> [Extract to read]:
Tag Archives: abruzzo

How Not To Lose weight – Aperitivi at Caffè Venezia

There’s no more free lunch they say, but are they right?

Today Italy celebrates its 150 year anniversary as a unified nation. So everyone had a day off. This weeks forecast of week of constant rain was wrong for the first half of the day at least, so the four of us walked down town to look for an Italian flag.

And of course, around lunchtime, we got hungry. But not enough for dinner. So we decided to toast in Unity Day at Caffè Venezia.

Caffè Venezia prosecco cocktail


I first heard about Pescara’s Caffè Venezia in the months after l’Aquila’s earthquake. It was late April 2009 and tens of thousands of us were dazed April guests in summer hotels and apartments up and down the Adriatic. Our hotel-refuge, “Nel Pineto” was in Montesilvano, a northern suburb of Pescara separated from the sea by a sandy strip shaded by centuries old pine trees. It was much better than the tent cities our former neighbors were enduring back home but, as anyone who has ever visited a major summer sea and sand tourist stop in winter can tell you, it can feel pretty isolated. Evening visits to modern downtown Pescara (Abruzzo’s largest city) was the closest escape from the lobby we had.

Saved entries
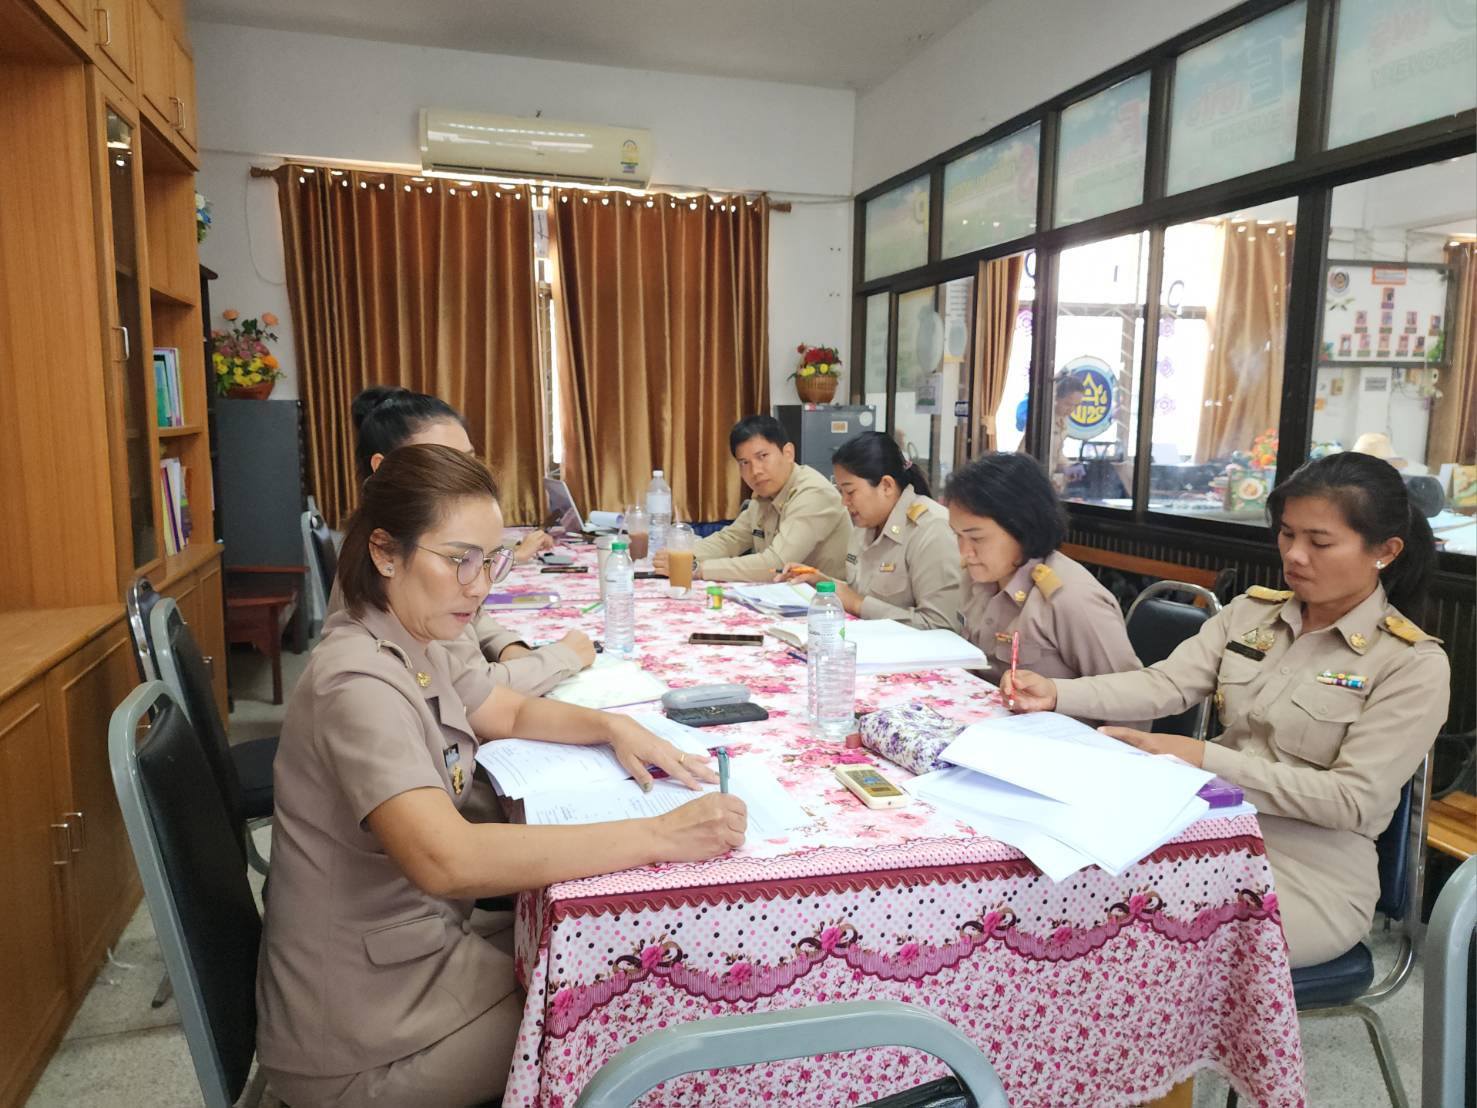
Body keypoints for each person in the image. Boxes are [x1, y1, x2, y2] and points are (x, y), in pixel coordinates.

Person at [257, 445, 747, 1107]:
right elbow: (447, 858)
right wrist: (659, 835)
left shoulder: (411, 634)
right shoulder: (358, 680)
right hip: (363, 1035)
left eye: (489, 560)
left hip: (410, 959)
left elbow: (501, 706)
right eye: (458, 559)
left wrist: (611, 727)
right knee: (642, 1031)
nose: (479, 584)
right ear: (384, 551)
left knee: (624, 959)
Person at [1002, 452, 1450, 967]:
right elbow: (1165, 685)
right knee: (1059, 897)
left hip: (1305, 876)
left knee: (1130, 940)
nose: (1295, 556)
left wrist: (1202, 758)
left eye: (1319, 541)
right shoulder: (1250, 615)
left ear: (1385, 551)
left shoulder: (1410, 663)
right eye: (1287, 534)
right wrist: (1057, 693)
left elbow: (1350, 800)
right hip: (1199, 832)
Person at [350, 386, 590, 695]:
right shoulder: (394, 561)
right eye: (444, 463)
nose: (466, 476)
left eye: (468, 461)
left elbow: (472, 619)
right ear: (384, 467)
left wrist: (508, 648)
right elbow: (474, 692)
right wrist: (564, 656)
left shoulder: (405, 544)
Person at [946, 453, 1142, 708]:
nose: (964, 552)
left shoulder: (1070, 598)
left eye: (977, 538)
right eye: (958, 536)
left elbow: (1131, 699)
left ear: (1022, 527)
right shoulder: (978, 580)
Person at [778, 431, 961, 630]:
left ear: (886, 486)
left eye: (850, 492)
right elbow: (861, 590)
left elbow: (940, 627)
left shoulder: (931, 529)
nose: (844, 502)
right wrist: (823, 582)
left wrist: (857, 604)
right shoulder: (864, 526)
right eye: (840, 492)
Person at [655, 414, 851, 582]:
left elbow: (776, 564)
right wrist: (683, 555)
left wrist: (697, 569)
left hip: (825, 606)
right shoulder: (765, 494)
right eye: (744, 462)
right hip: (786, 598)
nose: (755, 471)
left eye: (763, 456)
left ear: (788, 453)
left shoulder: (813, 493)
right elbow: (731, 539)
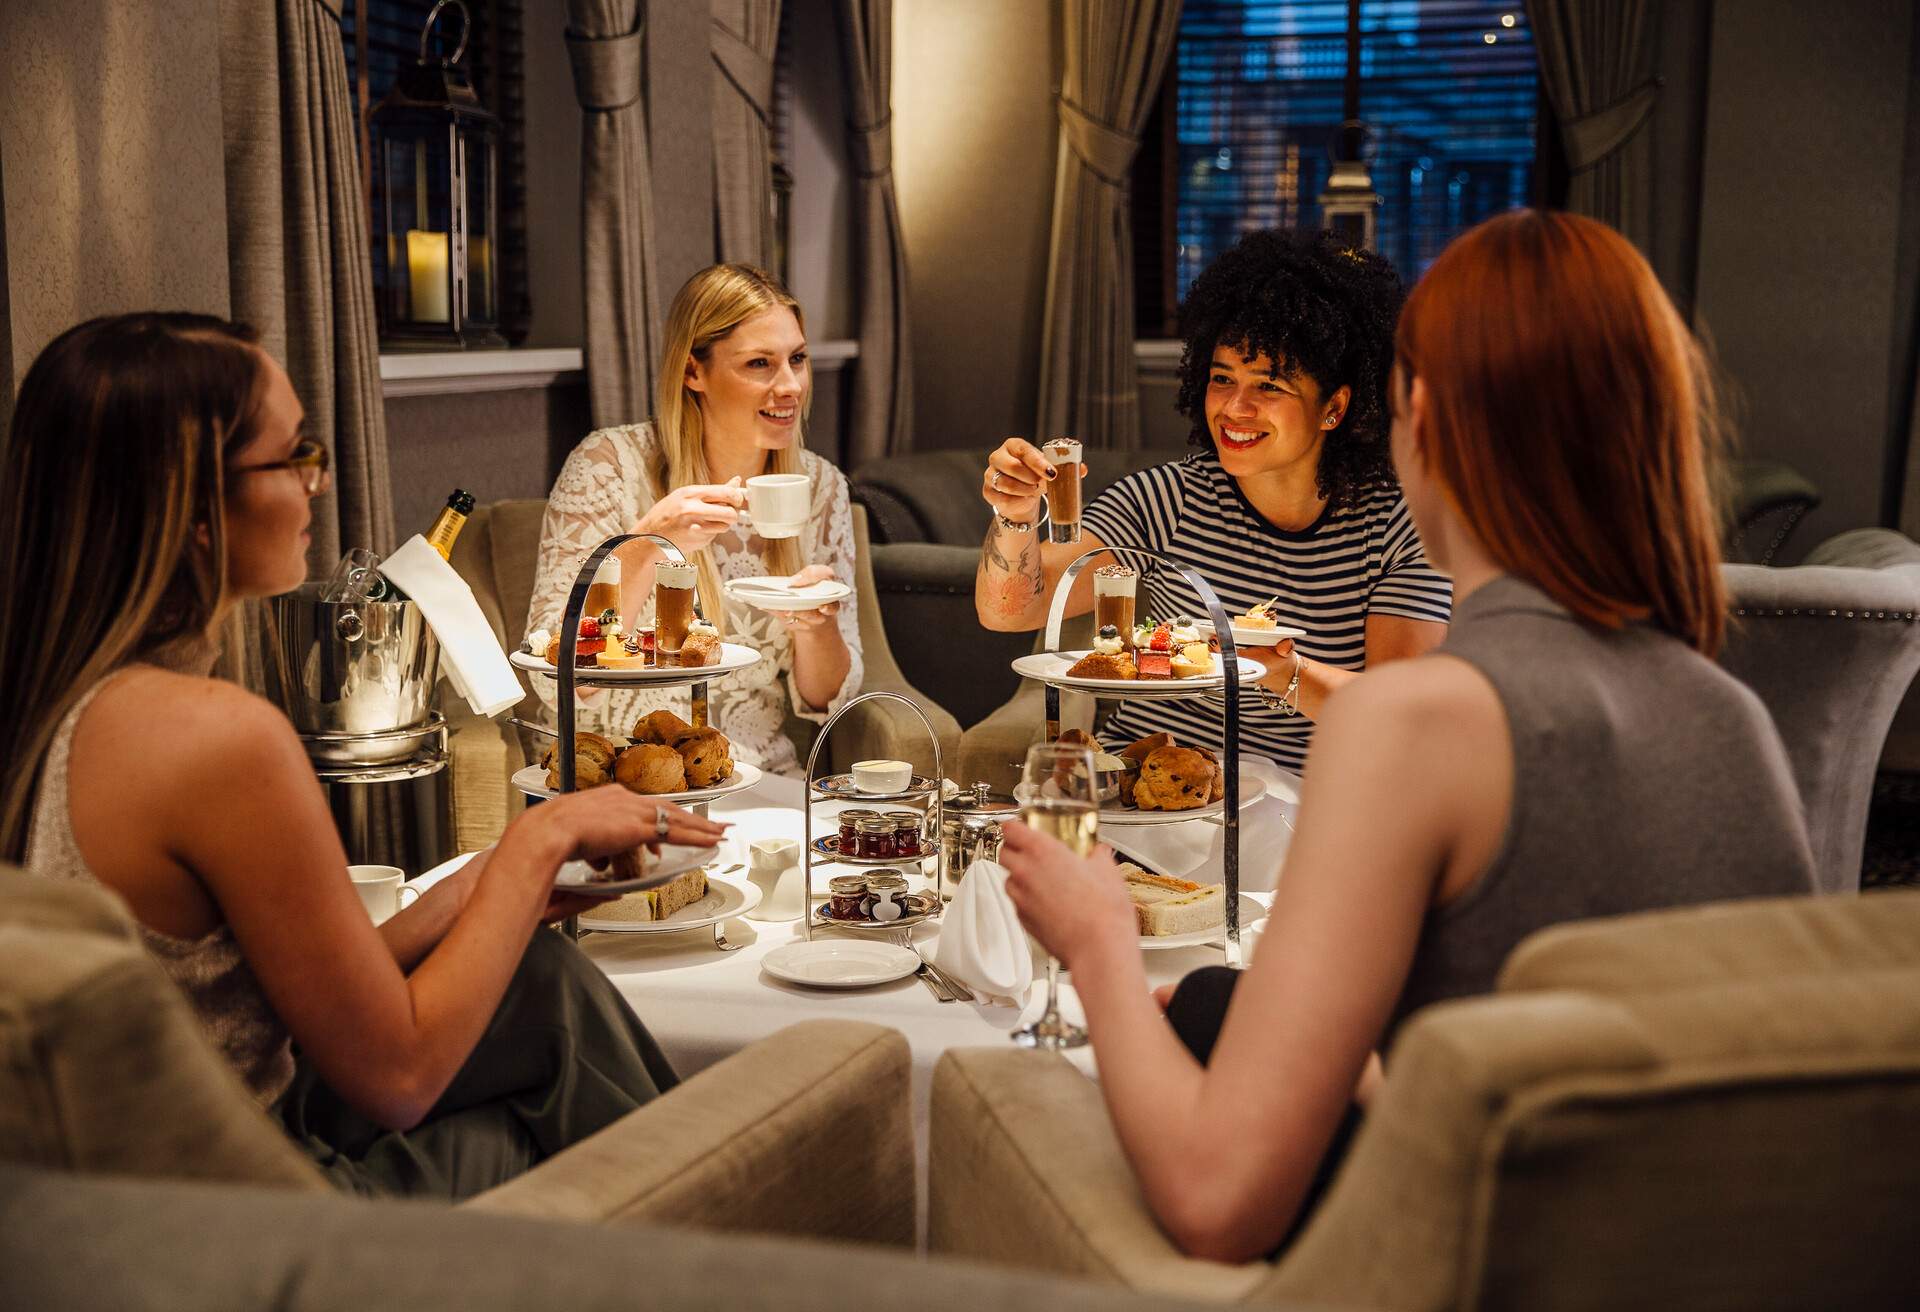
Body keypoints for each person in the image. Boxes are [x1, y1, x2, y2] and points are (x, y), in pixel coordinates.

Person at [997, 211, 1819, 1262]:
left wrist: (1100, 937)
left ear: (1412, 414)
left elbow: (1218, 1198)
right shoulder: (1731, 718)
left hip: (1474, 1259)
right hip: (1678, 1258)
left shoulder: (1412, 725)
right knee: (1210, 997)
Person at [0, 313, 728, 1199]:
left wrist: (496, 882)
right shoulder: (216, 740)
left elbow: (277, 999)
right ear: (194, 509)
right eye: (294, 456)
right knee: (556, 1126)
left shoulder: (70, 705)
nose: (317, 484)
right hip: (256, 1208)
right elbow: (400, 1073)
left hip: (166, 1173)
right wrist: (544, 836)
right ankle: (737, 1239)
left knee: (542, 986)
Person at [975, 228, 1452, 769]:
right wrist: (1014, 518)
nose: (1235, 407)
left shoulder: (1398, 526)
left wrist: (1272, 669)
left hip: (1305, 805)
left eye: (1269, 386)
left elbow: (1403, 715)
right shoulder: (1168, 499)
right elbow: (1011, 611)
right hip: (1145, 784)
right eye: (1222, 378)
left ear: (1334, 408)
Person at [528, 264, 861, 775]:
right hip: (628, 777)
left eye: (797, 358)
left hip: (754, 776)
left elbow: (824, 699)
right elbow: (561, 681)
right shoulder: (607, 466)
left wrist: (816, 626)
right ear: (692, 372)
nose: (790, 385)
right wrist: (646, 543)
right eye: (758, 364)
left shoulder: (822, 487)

> [Exercise set]:
(1) Answer these questions from the Caffè Venezia post:
(a) What anniversary does Italy celebrate today, according to the post?
(b) What were the four walking downtown to look for?
(c) In which suburb of Pescara was the hotel-refuge "Nel Pineto"?
(2) Please continue the Caffè Venezia post from its final sentence, keeping its voice.

> [Answers]:
(1)
(a) Its 150-year anniversary as a unified nation.
(b) An Italian flag.
(c) Montesilvano.

(2)
Caffè Venezia snackplate

During our first weeks there the legend of the aperitivo at Caffè Venezia had already started to spread, at least in our hotel. And there was one reason – the snack plate. When you’ve been shaken, getting a huge plate of pizza and fried snacks with your drinks can feel like fresh water after a dry desert trek.

Caffè Venezia and Love

Bar Venezia is the city’s downtown food service juggernaut (steamroller). Other places may be cozier, closer to the sea, serve more creative food and cocktails or have a better wine list. But the Venezia wins in size and scope while somehow also being good. Nothing amazing, just good. On the inside there’s a pastry shop with amazing ice cream and chocolates as well, it also has pizzas by the slice and a cafeteria serving local dishes and seafood enticing enough to make me hungry while walking through on a full stomach

Caffè Venezia aftermath

I still, however, have not yet gone beyond eating and drinking what makes it to the sea of tables outside. The cocktail list is long but I usually end up with the fruity house cocktail with a dash or prosecco or an Aperol spritz, but my main goal, like that of my post-earthquake companions almost two years ago, is the complimentary food plate. A mountain of pizzette, miniature panzerotti (little deep fried pizza pockets) and a dozen other fried and oven-baked delights. Not good for the waistline, but comforting.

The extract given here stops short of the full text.